Isu permintaan maaf dan pengakuan kemerdekaan 17 Agustus 1945 sempat mengemuka ketika Ratu Beatrix merencanakan kunjungan kenegaraan sekaligus menghadiri upacara Hari Kemerdekaan Indonesia ke-50 pada 1995. Namun, kunjungan tersebut dilakukan setelah peringatan kemerdekaan pada 21 Agustus. Dalam sambutannya, secara tidak resmi untuk pertama kalinya, Ratu Belanda ini menyebut Republik Indonesia (RI) merdeka pada 17 Agustus 1945.

Seperti diketahui, Pemerintah Belanda baru mengakui kemerdekaan RI pada 27 Desember 1949 melalui Perdana Menteri Willem. Upacara penyerahan kedaulatan diadakan di Amsterdam kepada Perdana Menteri Hatta sebagai wakil Pemerintah Republik Indonesia Serikat (RIS).
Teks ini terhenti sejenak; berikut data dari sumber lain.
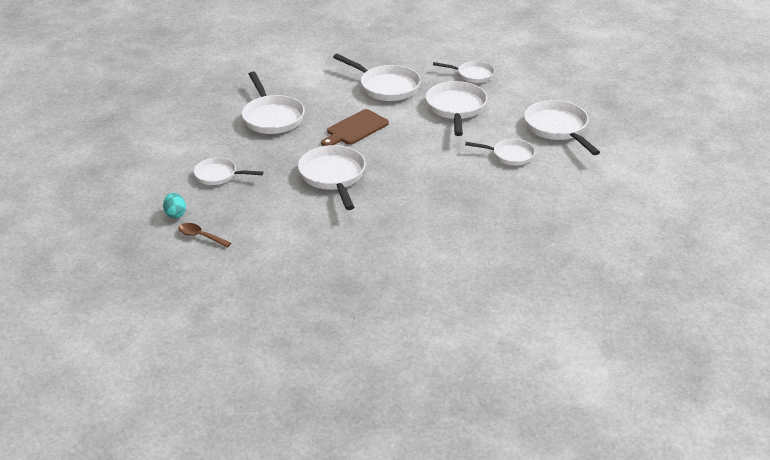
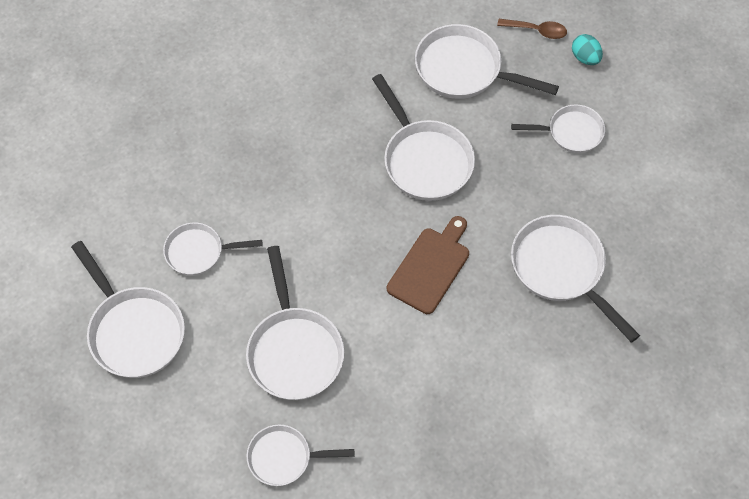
camera: 165 degrees right, 25 degrees up
white pan [333,54,421,101] -> white pan moved to [415,24,559,99]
Pemerintah Belanda baru mengakui 17 Agustus 1945 sebagai kemerdekaan RI pada tahun 2005 yang disampaikan secara simbolis oleh Menteri Luar Negeri Belanda Bernard Bot saat menghadiri peringatan Kemerdekaan RI di Istana Merdeka.

Pembunuhan Massal
Sebelumnya, permintaan maaf juga pernah disampaikan perwakilan Pemerintah Belanda pada 2011 dan 2013, menyangkut pembunuhan massal warga sipil Indonesia oleh tentara Belanda di Rawagede dan Sulawesi Selatan dalam perang kemerdekaan 1945-1949. Permintaan maaf tersebut ditujukan kepada keluarga korban, bukan pengakuan menyeluruh untuk semua kekerasan ekstrem yang dilakukan tentara Belanda di wilayah Indonesia.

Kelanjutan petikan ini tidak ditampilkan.